Génocide à Gaza : « On assiste à un renversement géopolitique de l’utilisation de la CIJ »
Ce 26 janvier, la Cour internationale de justice (CIJ) doit rendre sa décision concernant la demande de mesures conservatoires déposée par l’Afrique du Sud dans le cadre d’un possible génocide en cours perpétré par l’armée israélienne dans la bande de Gaza. L’affaire a été plaidée les 11 et 12 janvier. Johann Soufi, juriste, dégage les grandes lignes d’un dossier d’ores et déjà historique.
En quoi est-ce important ?
C’est la première fois qu’une juridiction se prononce sur la gravité de ce qui se passe à Gaza, quasiment en temps réel. Par ailleurs, s’il y a une décision qui considère qu’il y a un risque plausible de génocide, eh bien, cela entraînera des conséquences à la fois politiques et juridiques pour l’ensemble des États ! Par exemple, il sera difficile, pour un certain nombre de gouvernements, de continuer à soutenir militairement une opération qui serait qualifiée de « risque plausible de génocide ».
La Cour internationale de justice ne se prononcera pas sur la légalité de l’action israélienne à Gaza. Elle se prononcera simplement sur le fait de savoir s’il y a, oui ou non, un risque de génocide. Si elle juge qu’il n’y a pas de risque de génocide, cela ne voudra pas dire qu’il n’y a pas de crime de guerre et de crime contre l’humanité en ce moment dans l’enclave.
Quoi qu’il arrive, on est déjà dans un moment décisif. Aujourd’hui, on voit un renversement géopolitique de l’utilisation de la CIJ. Désormais, les États du Sud global utilisent les instruments du droit international pour faire valoir des droits et protéger des populations civiles.

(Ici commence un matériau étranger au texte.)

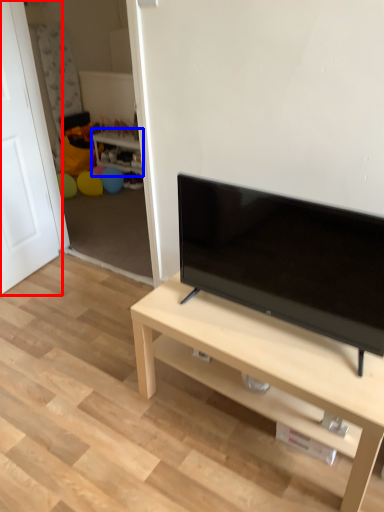
Question: Which point is closer to the camera, door (highlighted by a red box) or side table (highlighted by a blue box)?

Choices:
 (A) door
 (B) side table

Answer: (A)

Les décisions de la Cour internationale de justice sont-elles contraignantes ?
Il existe deux types de décisions émises par la CIJ. Les avis consultatifs, qui ne sont pas contraignants. Mais, dans ce cas, la décision aura une valeur contraignante que l’ensemble des États devront respecter. Après, si on parle de la capacité de la communauté internationale à la faire exécuter, je rappelle que, ni la Cour internationale de justice, ni les autres juridictions internationales, d’ailleurs, n’ont de forces de police propres.

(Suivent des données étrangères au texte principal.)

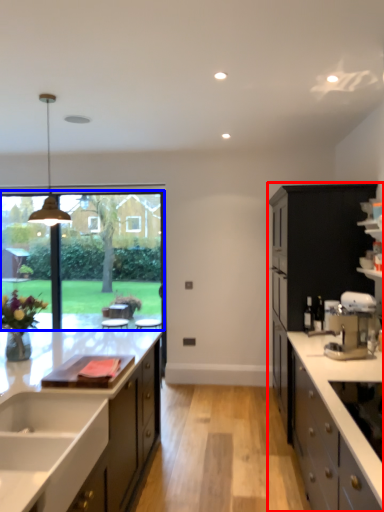
Question: Among these objects, which one is nearest to the camera, cabinetry (highlighted by a red box) or window screen (highlighted by a blue box)?

Choices:
 (A) cabinetry
 (B) window screen

Answer: (A)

Donc, l’exécution revient d’abord au Conseil de sécurité des Nations unies et aux États de l’appliquer. En tout cas, sur l’obligation juridique de cette décision, il n’y a absolument aucun doute. Les résolutions du Conseil de sécurité, par exemple, sont aussi obligatoires juridiquement.
Après, si les États ne les mettent pas en œuvre et qu’il n’y a pas de capacité ou de volonté de ces derniers de les faire respecter, c’est une autre question. On n’est plus dans la valeur juridique, mais dans l’incapacité de la communauté internationale de faire respecter le droit.
Une fois la décision de la CIJ rendue, concrètement, que peut-il se passer ?
Tout dépendra de la teneur de cette décision. D’abord, iront-ils dans le sens de l’Afrique du Sud ? Il faut au moins 8 juges sur les 15. Dans ce cas, il faudra regarder sur quelles mesures conservatoires ils se sont mis d’accord. Si la Cour internationale de justice ordonne un cessez-le-feu, comme elle l’a fait en Ukraine, et que, comme la Russie, Israël refuse de s’y tenir, ou en tout cas de l’exécuter, il reviendra alors aux États de prendre des mesures : des sanctions politiques, des sanctions économiques, des sanctions diplomatiques, pour qu’Israël respecte la décision. Mais l’immense majorité des États, y compris la France, ont déjà dit qu’ils exécuteront et qu’ils respecteront la décision de La Haye.